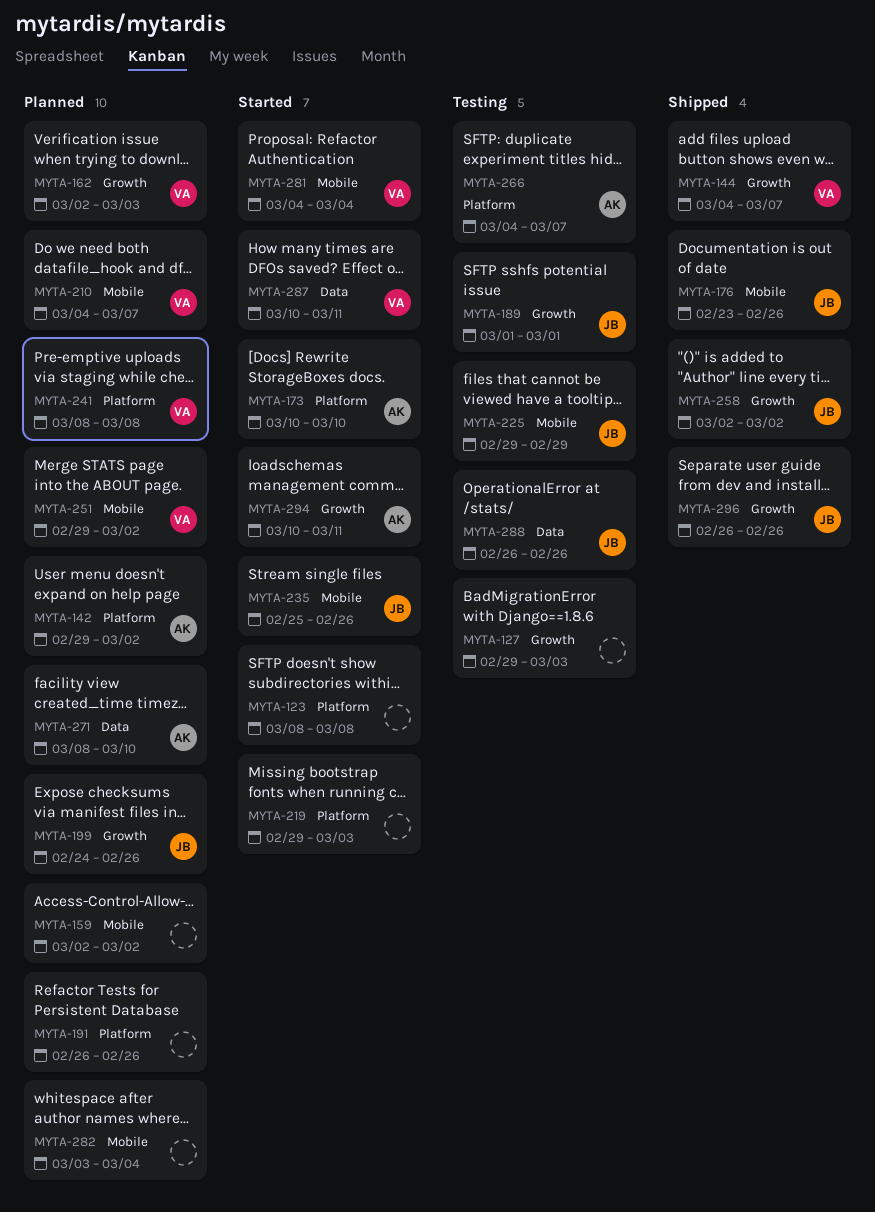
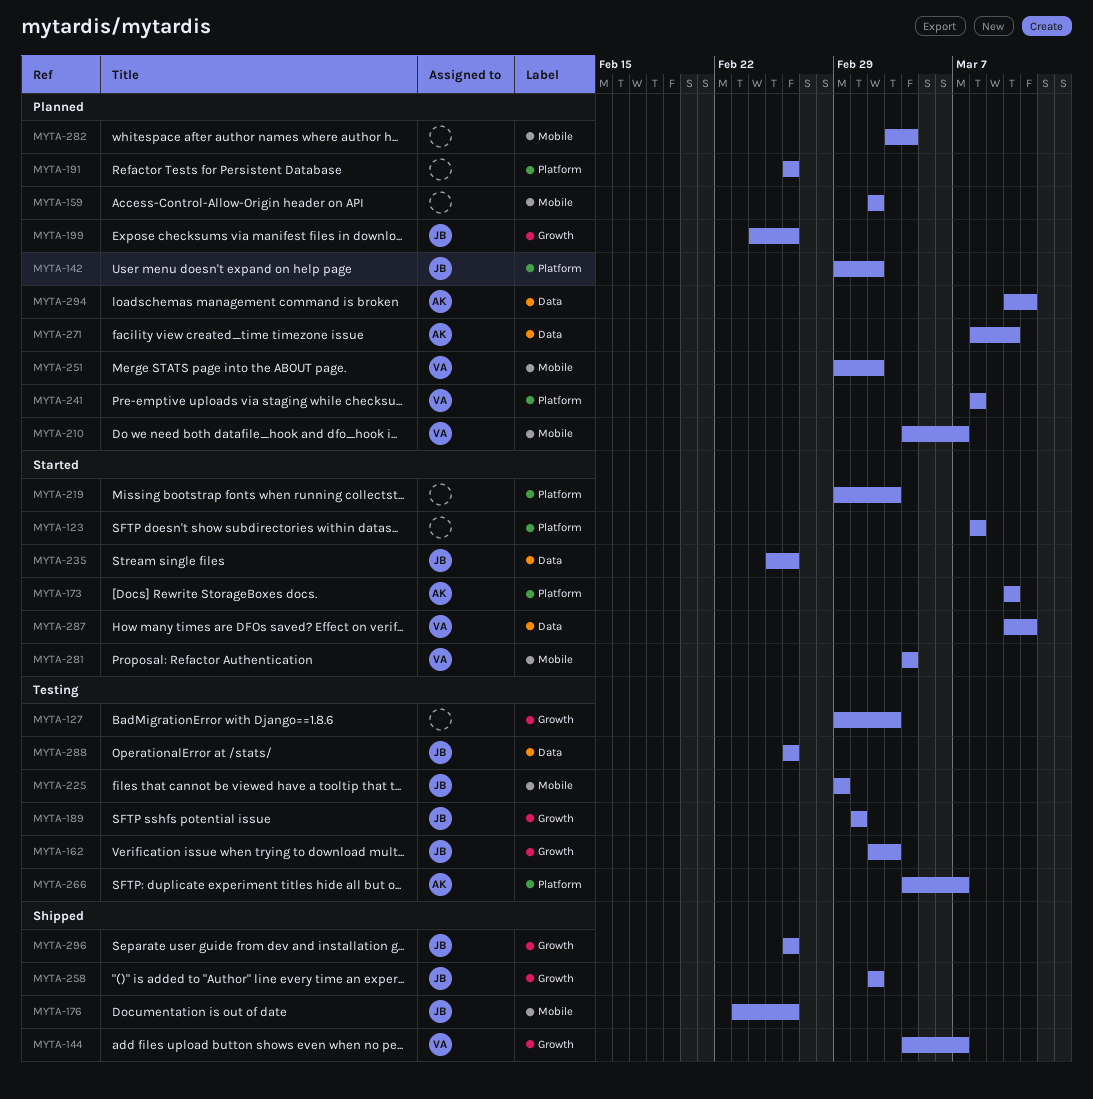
MYTA-142, owner: AK -> JB
MYTA-162, status: Planned -> Testing
MYTA-162, owner: VA -> JB
MYTA-235, label: Mobile -> Data
MYTA-294, status: Started -> Planned
MYTA-294, label: Growth -> Data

**TASK TO COMPLETE**. Copy out each line of the records that holds the string "status".

**WRITTEN ANSWER**.
MYTA-162, status: Planned -> Testing
MYTA-294, status: Started -> Planned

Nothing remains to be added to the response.